We fly to your patronage, O Holy Mother of God,
do not despise our prayers in our necessity,
but free us from all peril, O Blessed Virgin.


Finally, the black capuce, with hood, which overlays the cappa and serves as an outer black shoulder cape and covering for the hood. The black capuce completes the Dominican habit and, along with the cappa, is traditionally always worn by a Dominican while outside the convent, and inside the convent as well from All Soul's Day until the Gloria of the following Easter Vigil. It is still practiced at the Convent of Sts. Dominic and Sixtus in Rome. While putting it on, a Dominican prays:

Heavenly Father,
Who were with your great servants Moses and Joshua
and used them to bring your children out of bondage,
fill us with that same grace
that we may preach your word boldly and with authority
for the deliverance of those under the bondages of sin.

We ask this through Christ our Lord.


Blessed Pope John Paul II (1920-2005) in his Post-Apostolic Exhortation Vita Consecrata (1996) acknowledged the significance of the religious habit as “a sign of consecration, poverty and membership in a particular Religious family.” He strongly recommended the religious to wear their proper habit, suitably adapted to the conditions of time and place. It can also be dispensed depending on the nature of the apostolate.

Before we took our simple vows that formally marked the end of our Novitiate, we have undergone the scrutiny of a three-man panel. Facing them was tense-filled but I satisfactorily answered the questions of the first two panelists until the third brought me to deep reflection.

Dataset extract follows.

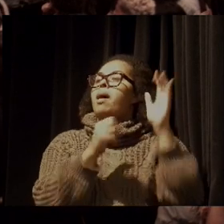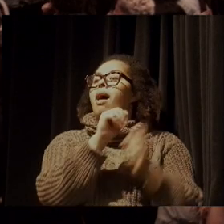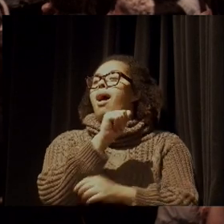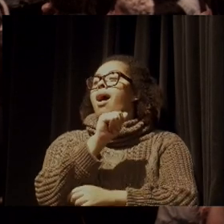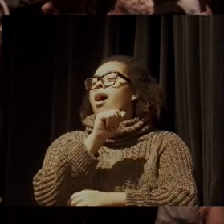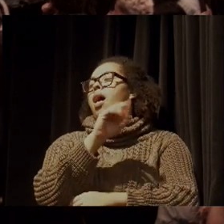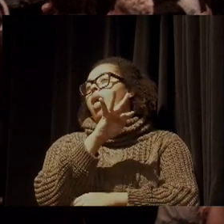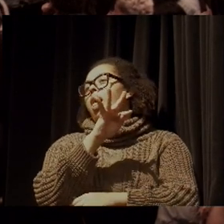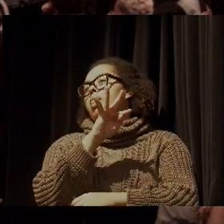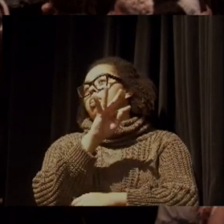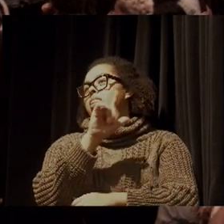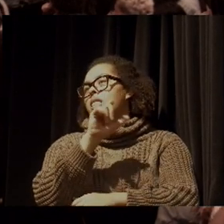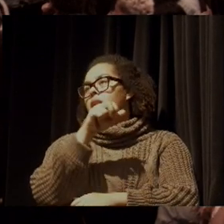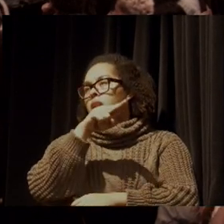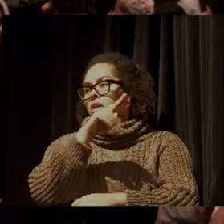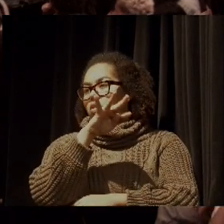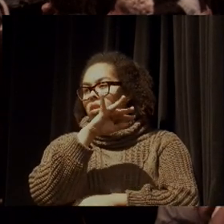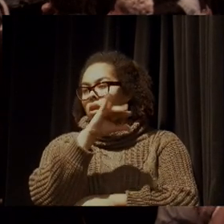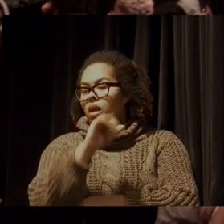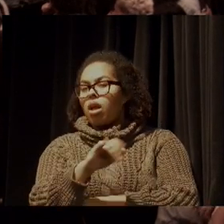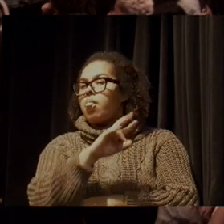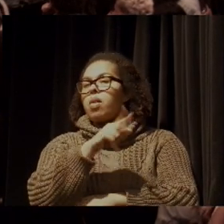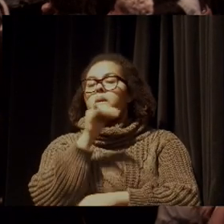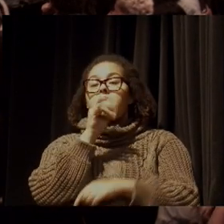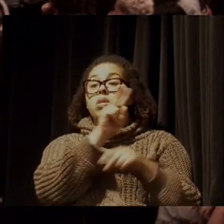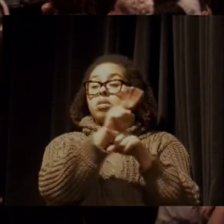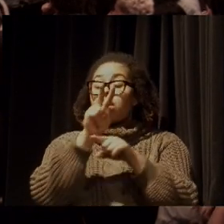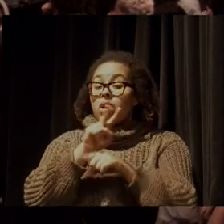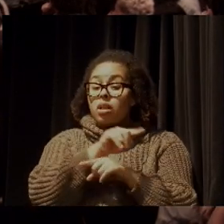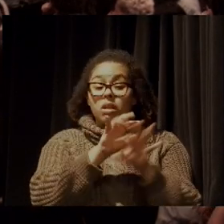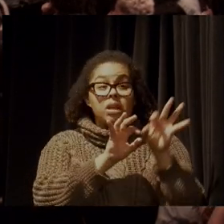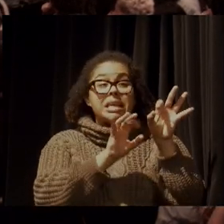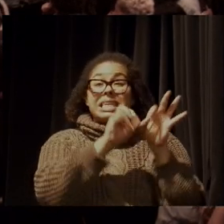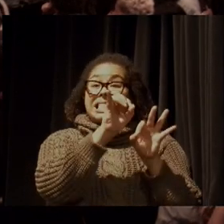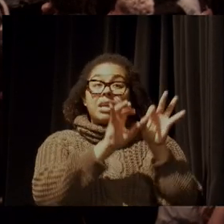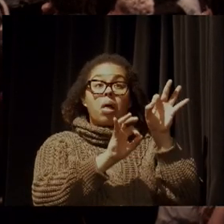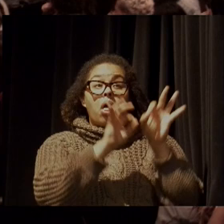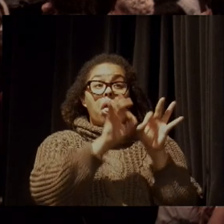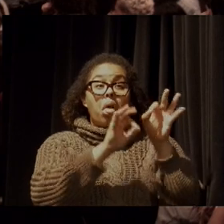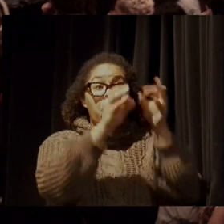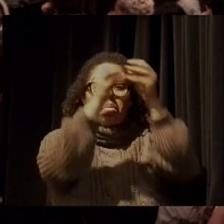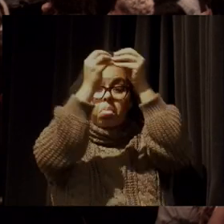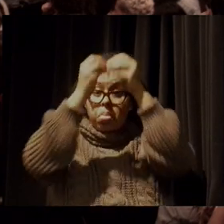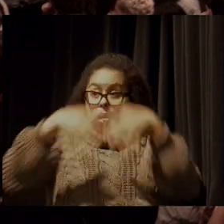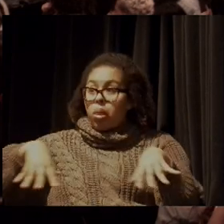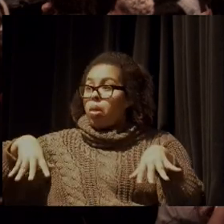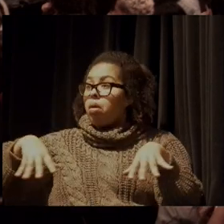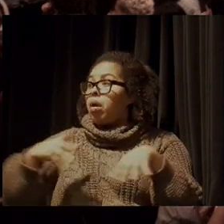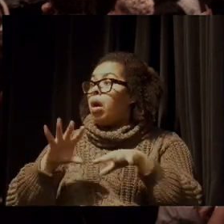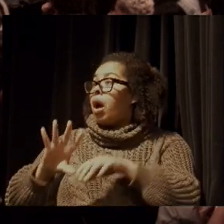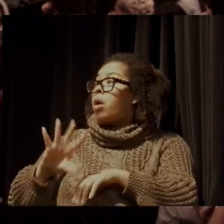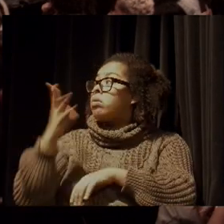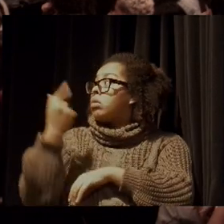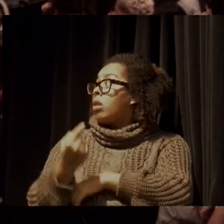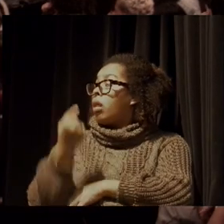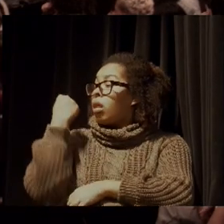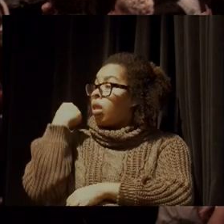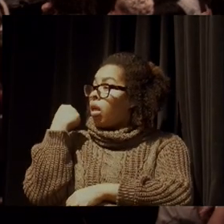biodiversidade, estabilidade geológica, essa área mexeu, ela vem abaixo, como aconteceu alguns anos atrás,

Fr. Filemon de la Cruz, OP, our novice master for our first 8 months was the third panelist. He asked: “What are you wearing?” I confidently said “The Dominican habit, father.” He continued his interrogation: “What does it signifies?” Knowing that I have read all the pertinent resources, I assertively quoted the constitution: “Father, the Dominican habit is ‘a sign of our consecration’ (LCO 51).” But he added: “Not quite. Yes, it is a sign of our consecration but it is just an external sign. What’s important is our internal consecration, that is, the offering of ourselves to God.” I was awestruck to hear that. It means that we should not only keep in mind such constitutional provision but put it in our hearts and live it.

So what happened to the original habit that I wore on our vestition day? Well, the white tunic, capuce and scapular were mixed up with the other habits in the novitiate. I could not pinpoint where they are now. I have probably disposed them.

The black cappa and capuce were stolen in Rome. The perpetrator may have thought that my old bag contained something that is valuable to him (or her).

My original rosary which Fray Kuray made for us was already kept for posterity’s sake since the 15 mysteries was replaced with the addition of the Luminous mysteries in 2002.

Our Director of postulants, Fr. Gerard Timoner, III, OP told us before that our leather belts are so durable that it may last even after our ordination. Yes, it was proven to be true. However, I only used it until my second year in the Studentate not because it was broken but because it lacks the slot to accommodate my increasing waistline.

So practically, my original habit is gone but what remained is the consciousness that we have offered ourselves completely to God. So, whether we are wearing the habit or not, we remain consecrated religious. External signs can be seen by everybody but the internal consecration can only be seen by God to whom we asked mercy on the very first day of our novitiate.

Happy Vestition Anniversary, batchmates!


  1. Happy Vestition Anniversary Fr. Louie! I could feel that you're so much inlove with your vocation! Keep it up and Congratulations po!

  2. What fabric is each part made from?